TASK GOAL:
Transcribe the data underneath exactly. No images belong in your version.

---+---

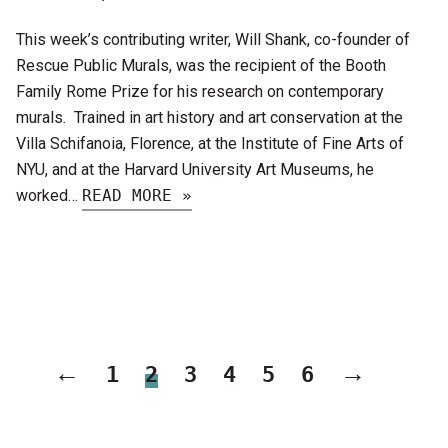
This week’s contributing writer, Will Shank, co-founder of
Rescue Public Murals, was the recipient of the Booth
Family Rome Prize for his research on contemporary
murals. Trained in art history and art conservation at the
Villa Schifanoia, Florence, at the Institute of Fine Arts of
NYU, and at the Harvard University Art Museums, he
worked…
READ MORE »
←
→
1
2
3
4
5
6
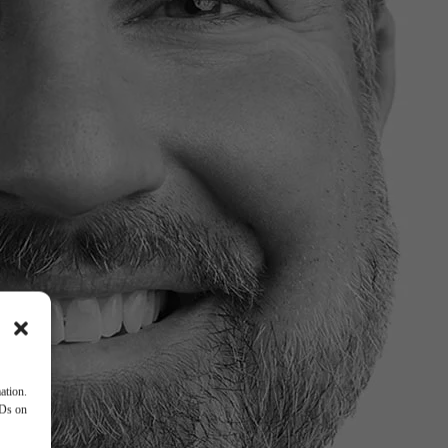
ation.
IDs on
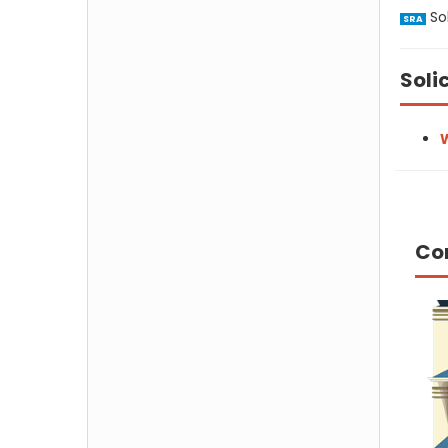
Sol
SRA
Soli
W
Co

---+---

EXERCISE SOLUTION:
This week’s contributing writer, Will Shank, co-founder of
Rescue Public Murals, was the recipient of the Booth
Family Rome Prize for his research on contemporary
murals. Trained in art history and art conservation at the
Villa Schifanoia, Florence, at the Institute of Fine Arts of
NYU, and at the Harvard University Art Museums, he
worked…
READ MORE »
←
→
1
2
3
4
5
6
ation.
IDs on
Sol
SRA
Soli
W
Co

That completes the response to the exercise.